## Exercise description
Which lines of the data contain the string "expectations"? Show each of them.

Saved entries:
────────────────────

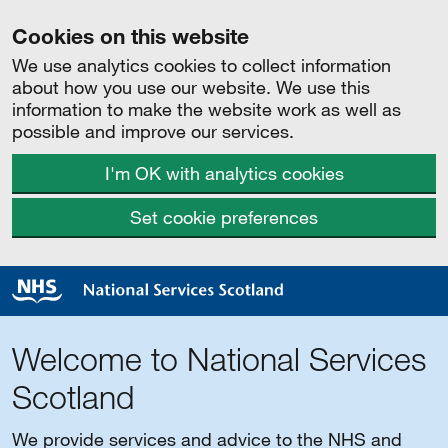
Cookies on this website
We use analytics cookies to collect information
about how you use our website. We use this
information to make the website work as well as
possible and improve our services.
I'm OK with analytics cookies
Set cookie preferences
Welcome to National Services
Scotland
We provide services and advice to the NHS and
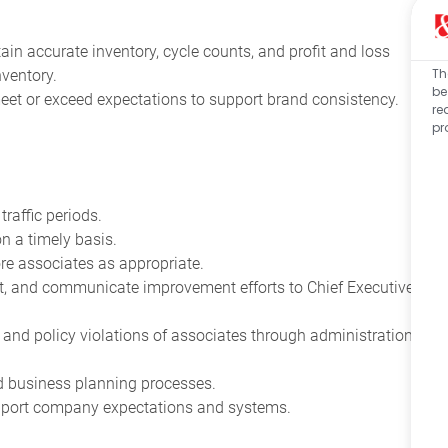
ain accurate inventory, cycle counts, and profit and loss
Th
ventory.
be
et or exceed expectations to support brand consistency.
re
pr
affic periods.
n a timely basis.
ore associates as appropriate.
t, and communicate improvement efforts to Chief Executive
nd policy violations of associates through administration
nd business planning processes.
upport company expectations and systems.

────────────────────

## Answer to the problem
et or exceed expectations to support brand consistency.
upport company expectations and systems.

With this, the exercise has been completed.